The descent was 'free', in other words in a general do it yourself direction with no special path in mind. This was a running descent by the girls and their escorts while John K slowed down and I kept him company. He was worried about incipient cramp coming on, but it didn't and we were joined by the two back markers — Jack and Mike P. John and I were casting about slightly bemused for the right track but they knew so we followed them, going to the left of 'Long Live Kamuzu' spelt out on the hill. At our next stop, Chimwankhunda dam, the three splendid support ladies, Janet B, Edith Meiras and Evelyn, the pensioner nurse, were on hand to feed and water us. Then it was on your own for the last stretch.

Tired legs bore us via a 'short cut' through someone's back yard in Zingwangwa. Here we heard another classic remark as we passed three large and gaily dressed Malawian ladies — "Are you passing through?" I can make no sensible or polite answer to this, nor could then! Mike P was by then falling behind but the other three of us stumbled on, Jack being met delightfully by his son and daughter on their bikes, and they made cheerful jokes about his sore knee and slowing pace. On then through the Saturday afternoon crowd of citizens taking the air, down and UP Victoria Avenue to Blantyre club. I just managed to avoid an OPEN manhole on the pavement, the cover removed I felt in order to let me fall into it! This was some 50 yards away from the gate to Blantyre club, a nasty test when you are on your last legs.

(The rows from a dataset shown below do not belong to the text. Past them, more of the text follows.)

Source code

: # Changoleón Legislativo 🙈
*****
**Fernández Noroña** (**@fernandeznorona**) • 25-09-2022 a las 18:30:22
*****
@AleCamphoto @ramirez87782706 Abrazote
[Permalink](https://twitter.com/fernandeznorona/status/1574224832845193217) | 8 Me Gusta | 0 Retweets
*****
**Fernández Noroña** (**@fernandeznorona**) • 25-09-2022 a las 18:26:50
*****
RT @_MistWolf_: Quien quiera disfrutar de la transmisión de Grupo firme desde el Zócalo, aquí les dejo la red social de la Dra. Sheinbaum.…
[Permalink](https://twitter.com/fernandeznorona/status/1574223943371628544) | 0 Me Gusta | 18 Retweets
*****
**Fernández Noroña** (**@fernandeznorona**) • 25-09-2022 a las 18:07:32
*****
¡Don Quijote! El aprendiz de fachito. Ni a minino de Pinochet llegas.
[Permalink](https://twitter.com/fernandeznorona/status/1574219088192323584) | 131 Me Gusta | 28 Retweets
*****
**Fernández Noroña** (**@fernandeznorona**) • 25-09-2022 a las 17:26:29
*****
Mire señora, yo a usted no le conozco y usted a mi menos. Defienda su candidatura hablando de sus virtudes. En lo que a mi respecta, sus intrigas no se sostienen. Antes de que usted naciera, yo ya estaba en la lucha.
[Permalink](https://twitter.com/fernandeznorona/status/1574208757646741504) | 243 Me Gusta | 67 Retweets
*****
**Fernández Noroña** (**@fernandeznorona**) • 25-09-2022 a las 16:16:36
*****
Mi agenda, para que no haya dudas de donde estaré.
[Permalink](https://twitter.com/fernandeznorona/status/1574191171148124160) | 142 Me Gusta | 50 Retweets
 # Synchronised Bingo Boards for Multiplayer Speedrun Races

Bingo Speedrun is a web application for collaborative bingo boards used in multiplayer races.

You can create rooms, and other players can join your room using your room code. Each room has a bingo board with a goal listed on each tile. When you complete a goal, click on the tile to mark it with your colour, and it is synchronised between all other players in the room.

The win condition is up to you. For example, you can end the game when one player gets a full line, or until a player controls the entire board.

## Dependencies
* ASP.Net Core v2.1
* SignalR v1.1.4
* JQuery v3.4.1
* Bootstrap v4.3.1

Tea at last on the khonde at the club. Everyone was deservedly jubilant and when Mike P hobbled in ten minutes later we gave him much applause. The sun was setting with the same orange and then red we had witnessed in the morning, a suitable seal on the day. A sliver of new moon hung low in the sky, a symbol of content for tired but happy three-peakers. I did the Blantyre Three Peaks on four subsequent occasions but the first time is like no other, and I remember it now as I reread my journal with the same sense of contentment I felt then at having done something worth doing. The other walkers I haven't mentioned, no fault of theirs or mine — were Roger Davies, Andy Crabb, and John Herbst.